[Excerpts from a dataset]
----

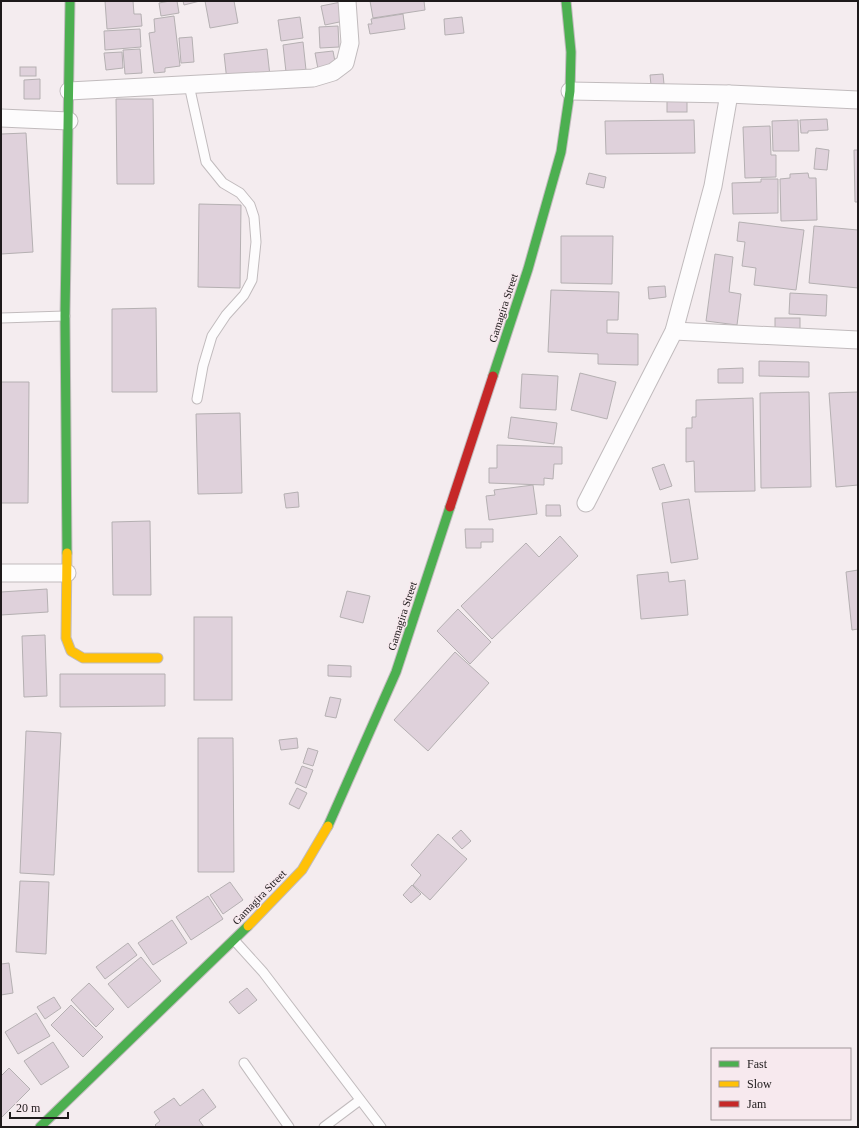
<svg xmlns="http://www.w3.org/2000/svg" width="859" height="1128" font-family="Georgia,serif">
	<rect width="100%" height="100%" fill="#f4ecef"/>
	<!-- building -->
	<g fill="#dfd1db" stroke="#b5b0b2">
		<polygon points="105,1 133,1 134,14 141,14 142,26 107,29"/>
		<polygon points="170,1 177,1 179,13 161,16 159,3"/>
		<polygon points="183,1 200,1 184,5"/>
		<polygon points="205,1 234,1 238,23 210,28"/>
		<polygon points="370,1 424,1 425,10 373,18"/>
		<polygon points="341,2 344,21 325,25 321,6"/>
		<polygon points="403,14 405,29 370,34 368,24 372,24 371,19"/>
		<polygon points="174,16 180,66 165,68 165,72 154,73 149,33 155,32 154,19"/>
		<polygon points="300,17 303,38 281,41 278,20"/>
		<polygon points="462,17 464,33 445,35 444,19"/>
		<polygon points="338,26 339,47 320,48 319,27"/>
		<polygon points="140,29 141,47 105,50 104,31"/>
		<polygon points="192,37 194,62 181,63 179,38"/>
		<polygon points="303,42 306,70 286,72 283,45"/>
		<polygon points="140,49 142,73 125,74 123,50"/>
		<polygon points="267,49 270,76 227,81 224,54"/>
		<polygon points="333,51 336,67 318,69 315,53"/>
		<polygon points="122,52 123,68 106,70 104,53"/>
		<rect x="20" y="67" width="16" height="9"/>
		<polygon points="663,74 664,84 651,85 650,75"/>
		<polygon points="40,79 40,99 24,99 24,80"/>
		<polygon points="116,99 153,99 154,184 117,184"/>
		<rect x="667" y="101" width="20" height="11"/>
		<polygon points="827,119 828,130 808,131 808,133 801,133 800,120"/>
		<polygon points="694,120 695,153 606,154 605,121"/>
		<polygon points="798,120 799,151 773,151 772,121"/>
		<polygon points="770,126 771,155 776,155 776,177 745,178 743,127"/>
		<polygon points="26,133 33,252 1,254 1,134"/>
		<polygon points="816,148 829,150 827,170 814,169"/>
		<polygon points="854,150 858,150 858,202 855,202"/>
		<polygon points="589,173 606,177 604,188 586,184"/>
		<polygon points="808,173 809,178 816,178 817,220 781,221 780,179 790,178 790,174"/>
		<polygon points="761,179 778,179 778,213 733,214 732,183 761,182"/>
		<polygon points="199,204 241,205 240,288 198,287"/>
		<polygon points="739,222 804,230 796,290 754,285 756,268 742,266 745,242 737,241"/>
		<polygon points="814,226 858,230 858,288 809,283"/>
		<polygon points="561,236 613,236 612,284 561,283"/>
		<polygon points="715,254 733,257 729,292 741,294 737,325 706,321"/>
		<polygon points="665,286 666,297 649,299 648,287"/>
		<polygon points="551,290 619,292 618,320 607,320 607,333 638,334 638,365 598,364 598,354 548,352"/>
		<polygon points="790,293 827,295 826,316 789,314"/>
		<polygon points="156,308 157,392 112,392 112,309"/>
		<rect x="775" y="318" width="25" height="11"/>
		<polygon points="759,361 809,362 809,377 759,376"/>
		<polygon points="743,368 743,383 718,383 718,369"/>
		<polygon points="580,373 616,382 607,419 571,410"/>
		<polygon points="522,374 558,376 556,410 520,408"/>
		<polygon points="1,382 29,382 28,503 1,503"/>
		<polygon points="809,392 811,487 761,488 760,393"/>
		<polygon points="858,392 858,485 836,487 829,393"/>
		<polygon points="753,398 755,491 695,492 694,461 686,462 686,428 692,428 692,417 696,417 696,400"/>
		<polygon points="240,413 242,493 198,494 196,414"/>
		<polygon points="511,417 557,423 554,444 508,438"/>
		<polygon points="497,445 562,447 562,464 554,464 553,479 544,478 544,485 489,483 489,468 497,468"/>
		<polygon points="664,464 672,486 660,490 652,468"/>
		<polygon points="533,485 537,514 489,520 486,496 495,495 494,490"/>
		<polygon points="298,492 299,507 286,508 284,494"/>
		<polygon points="689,499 698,559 671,563 662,503"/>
		<polygon points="546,505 560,505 561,516 546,516"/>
		<polygon points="150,521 151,595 113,595 112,522"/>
		<polygon points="465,529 493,529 493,542 481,542 481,548 466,548"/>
		<polygon points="560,536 578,556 492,639 461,606 526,543 539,557"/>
		<polygon points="858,570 858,629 852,630 846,572"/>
		<polygon points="668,572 669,582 685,580 688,615 641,619 637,575"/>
		<polygon points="47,589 48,612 1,615 1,592"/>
		<polygon points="347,591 370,596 363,623 340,617"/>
		<polygon points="458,609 491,642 470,664 437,631"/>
		<rect x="194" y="617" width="38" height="83"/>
		<polygon points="45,635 47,696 24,697 22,636"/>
		<polygon points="455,652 489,683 428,751 394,720"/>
		<polygon points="328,665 351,666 351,677 328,676"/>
		<polygon points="60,674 165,674 165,706 60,707"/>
		<polygon points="330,697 341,699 336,718 325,716"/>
		<polygon points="26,731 61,733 54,875 20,873"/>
		<polygon points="198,738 233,738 234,872 198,872"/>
		<polygon points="297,738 298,748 281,750 279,740"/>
		<polygon points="308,748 318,751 313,766 303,763"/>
		<polygon points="302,766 313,770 306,788 295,783"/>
		<polygon points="297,788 307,793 299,809 289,804"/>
		<polygon points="461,830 471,841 462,849 452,838"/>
		<polygon points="438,834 467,859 430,900 413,885 421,875 411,865"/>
		<polygon points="20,881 49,882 46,954 16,952"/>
		<polygon points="230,882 243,900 223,914 210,895"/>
		<polygon points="412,885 421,894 411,903 403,895"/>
		<polygon points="208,896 223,919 191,940 176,917"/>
		<polygon points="172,920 187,943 153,965 138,943"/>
		<polygon points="128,943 137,955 105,979 96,967"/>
		<polygon points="141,957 161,981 128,1008 108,984"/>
		<polygon points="9,963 13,993 1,995 1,964"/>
		<polygon points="89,983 114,1009 96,1027 71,1000"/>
		<polygon points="247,988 257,1000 239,1014 229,1002"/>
		<polygon points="54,997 61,1008 45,1019 37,1007"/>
		<polygon points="71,1005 103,1037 83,1057 51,1025"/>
		<polygon points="36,1013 50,1036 18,1054 5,1032"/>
		<polygon points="53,1042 69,1067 41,1085 24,1061"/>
		<polygon points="9,1068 30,1089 1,1118 1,1076"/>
		<polygon points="203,1089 216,1107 199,1120 204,1127 157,1127 155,1125 160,1121 154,1112 174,1098 180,1106"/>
	</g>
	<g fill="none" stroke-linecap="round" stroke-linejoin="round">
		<!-- lane casing -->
		<g stroke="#c1bbbd" stroke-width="11">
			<g id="lane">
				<polyline points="189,85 206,162 223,183 240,193 250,205 254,217 256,242 252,280 244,295 226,315 212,336 203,366 197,399"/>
				<polyline points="1,318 65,316"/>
				<polyline points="234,940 263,972 381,1127"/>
				<polyline points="244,1063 289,1127"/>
				<polyline points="324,1127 360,1100"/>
			</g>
		</g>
		<!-- street casing -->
		<g stroke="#c1bbbd" stroke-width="19">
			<g id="street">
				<polyline points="69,91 313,78 333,72 345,63 350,43 347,1"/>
				<polyline points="570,91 729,94 858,100"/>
				<polyline points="1,118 69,121"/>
				<polyline points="674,331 858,340"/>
				<polyline points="586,503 674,331 713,186 729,94"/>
				<polyline points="1,573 67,573"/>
			</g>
		</g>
		<!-- fast casing -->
		<g stroke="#c1bbbd" stroke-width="11">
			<g id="fast">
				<polyline points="493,376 528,269 561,152 570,91 571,52 566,1"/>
				<polyline points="67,553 65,316 70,1"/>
				<polyline points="328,826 396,672 450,507"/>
				<polyline points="40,1127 248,926"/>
			</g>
		</g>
		<!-- slow casing -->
		<g stroke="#c1bbbd" stroke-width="11">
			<g id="slow">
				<polyline points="67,553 66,638 71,651 83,658 158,658"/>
				<polyline points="248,926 302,870 328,826"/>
			</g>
		</g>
		<!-- jam casing -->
		<g stroke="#c1bbbd" stroke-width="11">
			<polyline id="jam" points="450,507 493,376"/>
		</g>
		<!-- lane -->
		<use href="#lane" stroke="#fdfcfd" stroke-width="9"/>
		<!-- street -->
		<use href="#street" stroke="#fdfcfd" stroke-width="17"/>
		<!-- fast -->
		<use href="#fast" stroke="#4caf50" stroke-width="9"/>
		<!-- slow -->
		<use href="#slow" stroke="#ffc107" stroke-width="9"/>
		<!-- jam -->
		<use href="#jam" stroke="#c62828" stroke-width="9"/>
	</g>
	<g text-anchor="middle" stroke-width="3" stroke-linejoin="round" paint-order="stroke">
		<!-- street labels -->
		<g font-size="11" fill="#1e1a1b" stroke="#f7e9ee">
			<text transform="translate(503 308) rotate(-72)" y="4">Gamagira Street</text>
			<text transform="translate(402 616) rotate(-72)" y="4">Gamagira Street</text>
			<text transform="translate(259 897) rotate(-46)" y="4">Gamagira Street</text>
		</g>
	</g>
	<!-- border -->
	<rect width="859" height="1128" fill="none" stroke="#1e1a1b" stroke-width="4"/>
	<!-- legend -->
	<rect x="711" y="1048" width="140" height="72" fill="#f7e9ee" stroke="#a0969a"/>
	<rect x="719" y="1061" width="20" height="6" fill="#4caf50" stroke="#a0969a"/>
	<text x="747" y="1068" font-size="12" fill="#1e1a1b">Fast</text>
	<rect x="719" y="1081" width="20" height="6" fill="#ffc107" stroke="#a0969a"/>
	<text x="747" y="1088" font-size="12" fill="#1e1a1b">Slow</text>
	<rect x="719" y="1101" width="20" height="6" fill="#c62828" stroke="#a0969a"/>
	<text x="747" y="1108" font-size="12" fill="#1e1a1b">Jam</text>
	<!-- scale -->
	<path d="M10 1112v6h58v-6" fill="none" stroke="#1e1a1b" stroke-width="2"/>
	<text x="16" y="1112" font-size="12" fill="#1e1a1b" stroke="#f7e9ee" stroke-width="3" paint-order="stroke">20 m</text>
</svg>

----

#### [TASK TO COMPLETE]
For every line above that includes the word "linejoin", return the line.

#### [RESPONSE]
	<g fill="none" stroke-linecap="round" stroke-linejoin="round">
	<g text-anchor="middle" stroke-width="3" stroke-linejoin="round" paint-order="stroke">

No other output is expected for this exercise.